I have some code for performing some operations using the pathos extension of the multiprocessing library. My question is how to employ a more complex worker function - in this case named New_PP
. How should I format the thpool line to handle a dictionary that my worker function requires in order to give me a result. Python defaults dictionaries to global variables, but within the scope of the worker function I get an error related to this dictionary (access_dict
) not being found, so how can I send in the dictionary or ensure it is available to my worker thread.
Nchunks = 10
thpool = pathos.multiprocessing.ThreadingPool()
mppool = pathos.multiprocessing.ProcessingPool()
Lchunk = int(len(readinfiles) / Nchunks)
filechunks = chunks(readinfiles, 10)
for fnames in filechunks:
files = (open(name, 'r') for name in fnames)

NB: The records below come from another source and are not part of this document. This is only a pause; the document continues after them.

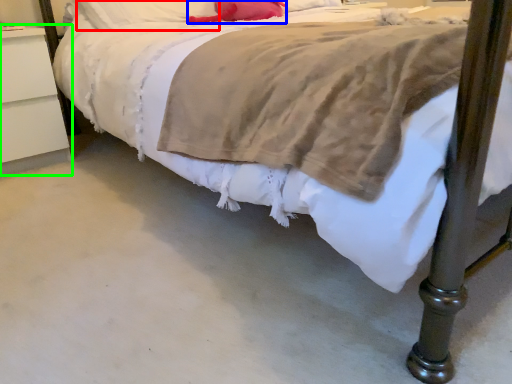
Question: Which object is the farthest from pillow (highlighted by a red box)? Choose among these: pillow (highlighted by a blue box) or nightstand (highlighted by a green box).

Choices:
 (A) pillow
 (B) nightstand

Answer: (B)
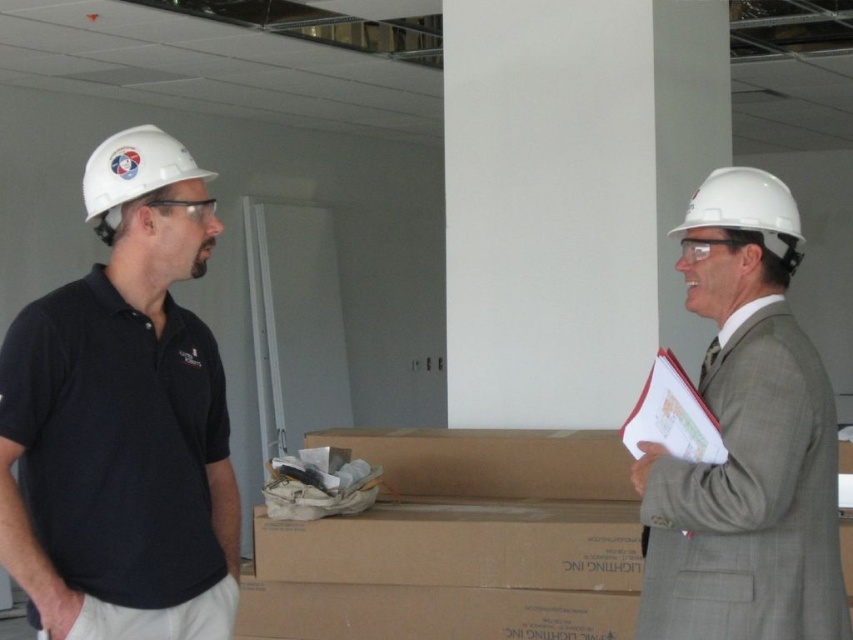
Question: Is white hard hat at right smaller than white hard hat at left?

Choices:
 (A) no
 (B) yes

Answer: (A)

Question: Which object is the farthest from the white hard hat at left?

Choices:
 (A) white hard hat at right
 (B) matte black polo shirt at left

Answer: (A)

Question: Is matte black polo shirt at left behind white hard hat at right?

Choices:
 (A) no
 (B) yes

Answer: (A)

Question: Which is nearer to the matte black polo shirt at left?

Choices:
 (A) white hard hat at left
 (B) white hard hat at right

Answer: (A)

Question: Is white hard hat at right thinner than white hard hat at left?

Choices:
 (A) no
 (B) yes

Answer: (A)

Question: Considering the real-world distances, which object is closest to the white hard hat at right?

Choices:
 (A) white hard hat at left
 (B) matte black polo shirt at left

Answer: (B)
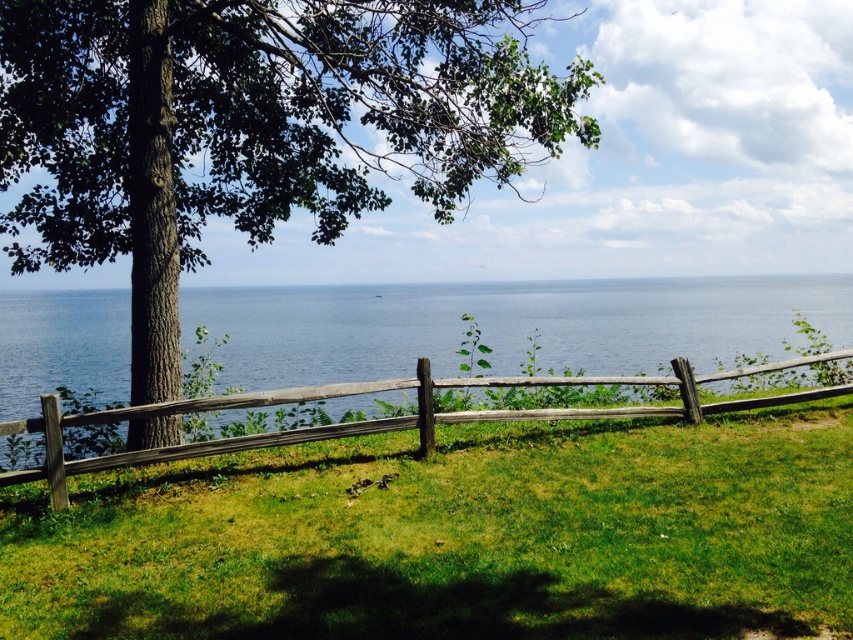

res = thpool.map(mppool.map, [New_PP]*len(fnames), files)
print res[0][0]
And the worker function:
def New_PP(line):
split_line = line.rstrip()
if len(split_line) > 1:
access_dict[4] ....
How can the worker function get at access_dict
?
I have also tried to wrap up my function inside a class as follows:
class MAPPP:
def New_PP(self, line):
self.mytype = access_dict
return my_type
def __init__(self, value_dict):
self.access_dict = access_dict
and:
mapp = MAPPP(value_dict)
print mapp.value_dict
res = thpool.map(mppool.map, [mapp.New_PP]*len(fnames), files)
However I get the same issue.